Well, recent events have persuaded me that this is not an "oldie" phenomenon but one that should be worrying absolutely everyone today. And it should run along the lines of "whatever happened to decency, integrity and compassion?"
Within that topic I am going, for once, to put the phenomenon of "banker bashing" partly to one side despite the comments the other day by the leader of the Labour Party in Britain, Jeremy Corbyn, who said that he was going to target "... tax cheats, rip off bosses and greedy bankers". Great. let's tar everyone with the same brush shall we? No one these days in Britain, it seems, wants to admit they work in a bank. Hard to avoid when there are something approaching 150,000 people employed in the industry in the UK but by his comments - and because people are not discriminatory in their assessment of news, they are all greedy bankers. For those who thought the era of banker bashing was coming to an end, welcome to a brave new world. There are greedy bankers, I agree, but they are in the minority Mr. Corbyn and the majority does not need your gratuitous comments on an industry where I suspect there are more greedy politicians per capita than there are bankers. A little decency would not go amiss.
No, actually my "whatever happened to ..." is much more relevant with today's news where we are faced with huge ransom demands being made on a public sector and ultimately private sector, I presume, where hackers have successfully created a global problem by hacking amongst other things into medical records, including details of people needing life-saving operations. Just how cynical can you get? This from a generation of people who advocate self-driving cars and other technological wonders? Look, I am as interested in technology as the next person and try to ensure that I embrace the positive opportunities that are being created every day. But this massive global hack? Just where has common decency gone? There is absolutely no thought - no compassion - for the many people who will suffer as a result. Greed, Mr Corbyn?
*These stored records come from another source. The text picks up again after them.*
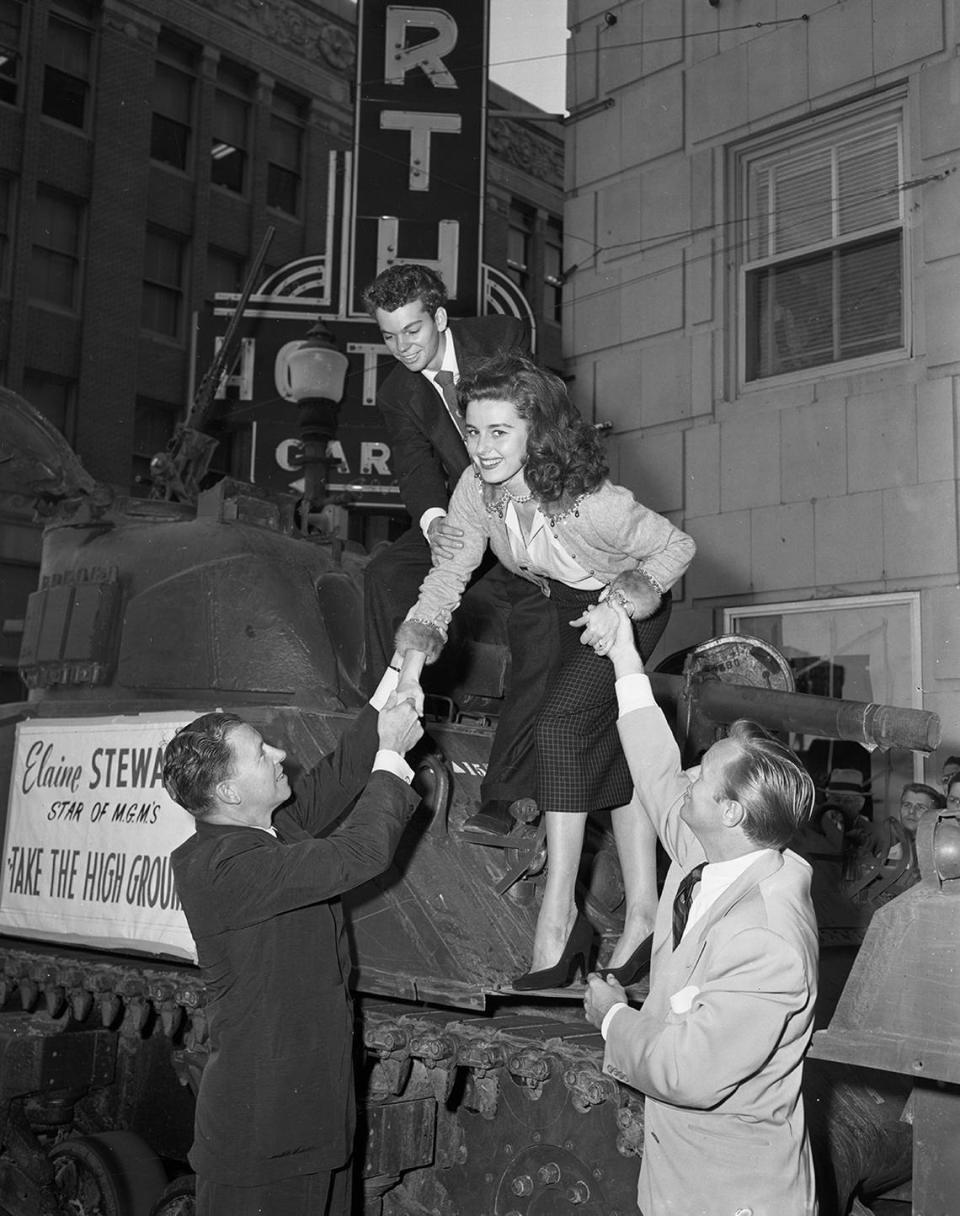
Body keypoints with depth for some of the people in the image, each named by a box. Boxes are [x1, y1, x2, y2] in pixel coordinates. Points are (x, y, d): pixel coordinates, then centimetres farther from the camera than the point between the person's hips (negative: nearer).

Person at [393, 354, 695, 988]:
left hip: (630, 604, -7)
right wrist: (416, 648, -30)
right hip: (561, 607, 7)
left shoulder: (588, 501, -36)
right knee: (611, 745, 11)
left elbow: (677, 545, -22)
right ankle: (643, 913, 21)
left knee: (562, 720, -22)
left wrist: (621, 607, -33)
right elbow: (447, 575, -15)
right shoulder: (476, 489, -21)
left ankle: (557, 918, -16)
In my Blogs over the years I have commented on the lack of common sense that prevailed in the world, but this hack surely descends into the depths of a depravity of behaviour that disgusts? Of course we have been hearing a lot recently about the use of hacking in elections, be they US or French, and I saw a presentation recently about the number cyber attacks that are made on financial institutions on a daily, second by second basis. It is frightening.
No one, and nothing, is safe or sacrosanct in this world in which we live. Forget the terrorism that inflicts our world - be it the creation of concerns globally by groups such as ISIS, or the demagogue like antics of some of our global leaders today, we are at risk on a minute to minute basis by cyber threats and bullying from people who have no ethics, no morals and certainly no thought of compassion. Do you wonder, therefore, that the older generation are less enthusiastic about technological "progress" than the creators of the same? Get into a car that drives itself when some smart 10 year old can drive you off the road, for fun? - Hmm, no thanks!
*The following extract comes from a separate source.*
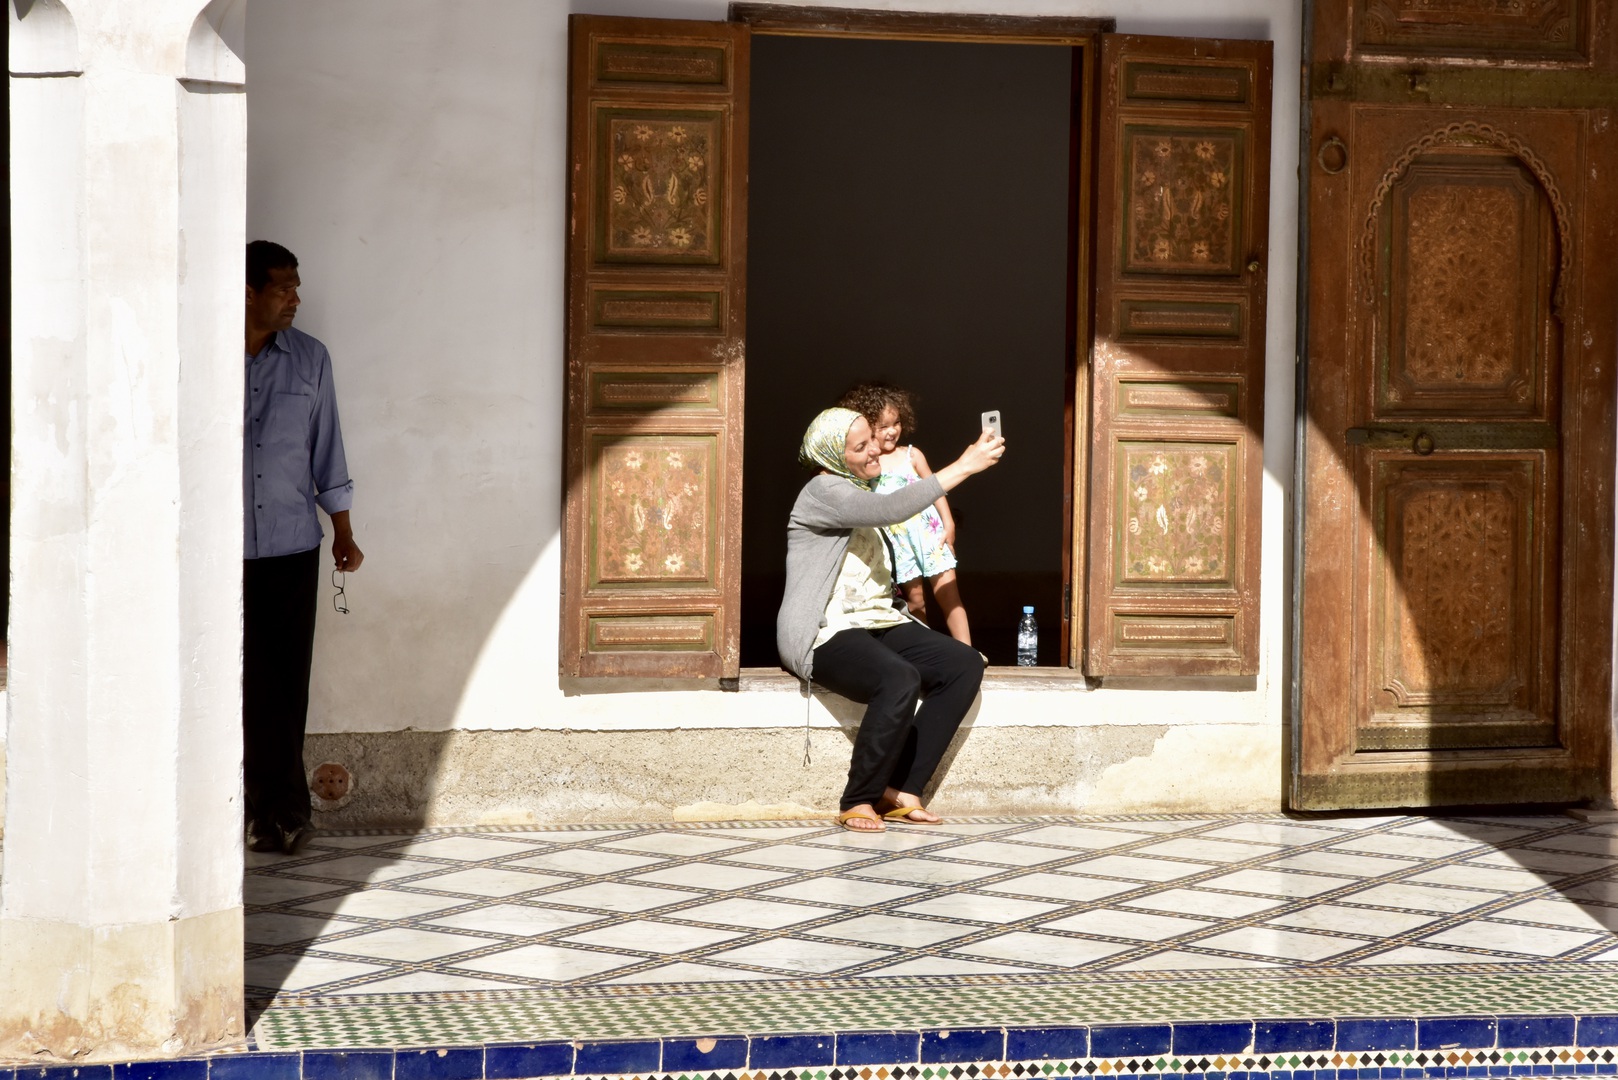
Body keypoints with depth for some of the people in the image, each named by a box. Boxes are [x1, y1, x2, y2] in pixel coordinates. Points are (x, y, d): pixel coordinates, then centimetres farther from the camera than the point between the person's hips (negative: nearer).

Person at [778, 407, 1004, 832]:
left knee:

But today's world does not just have problems related to new technology. What sort of world have we become where we need to protect our children (or in my case grandchildren), by not allowing parents to take pictures or videos of school performances in which the children are performing, in case such pictures fall into the hands of the wrong people. The same goes for the inability of adults to accompany children on sporting events, for example that are not your own unless you have police clearance to do so. Look, I get the need to this in today's world, but I am saddened by the requirement and sickened by what we have become.
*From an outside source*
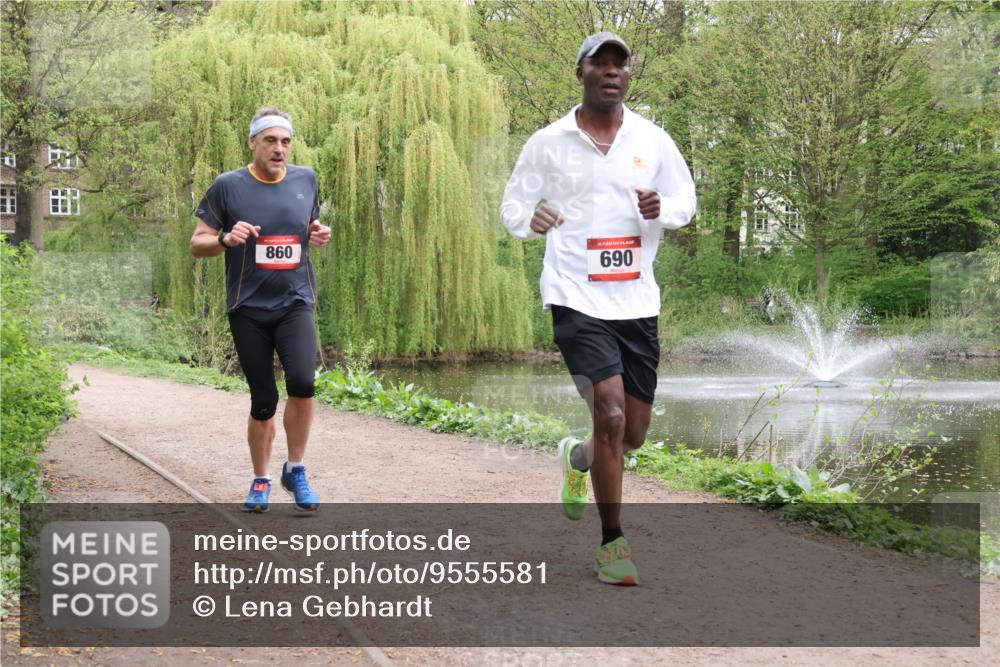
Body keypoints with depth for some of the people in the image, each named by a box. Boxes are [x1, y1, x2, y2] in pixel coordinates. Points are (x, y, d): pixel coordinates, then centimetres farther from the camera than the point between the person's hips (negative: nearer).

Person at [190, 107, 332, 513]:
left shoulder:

Integrity, loyalty, and good behaviour were all characteristics instilled in our generation as children. Today, it seems, if you tell a child off for misbehaving you are going to destroy their individuality forever. If you enter a child in a race and he or she comes last, the participation is recognised rather than the result - so when they hit the real world and discover that if you come last you don't get a certificate but a dismissal notice, they are unprepared. You give a child an iPhone and similar at an early age and they become addicted and insular. They have no idea how to communicate real time in a face to face situation, discover they have few face to face friends (other than Face time to Face time), and so they withdraw. And these days where does that lead? In too many cases, to a situation they find too hard to handle and where the question "whatever happened to ..." has a pretty sad ending.
Wake up people, we are going to destroy each other and ourselves unless we do something positive.
Your expressed pessimism conveys a depressingly accurate worldview ... and all we can really do is our best with what we have in the circumstances in which we find ourselves.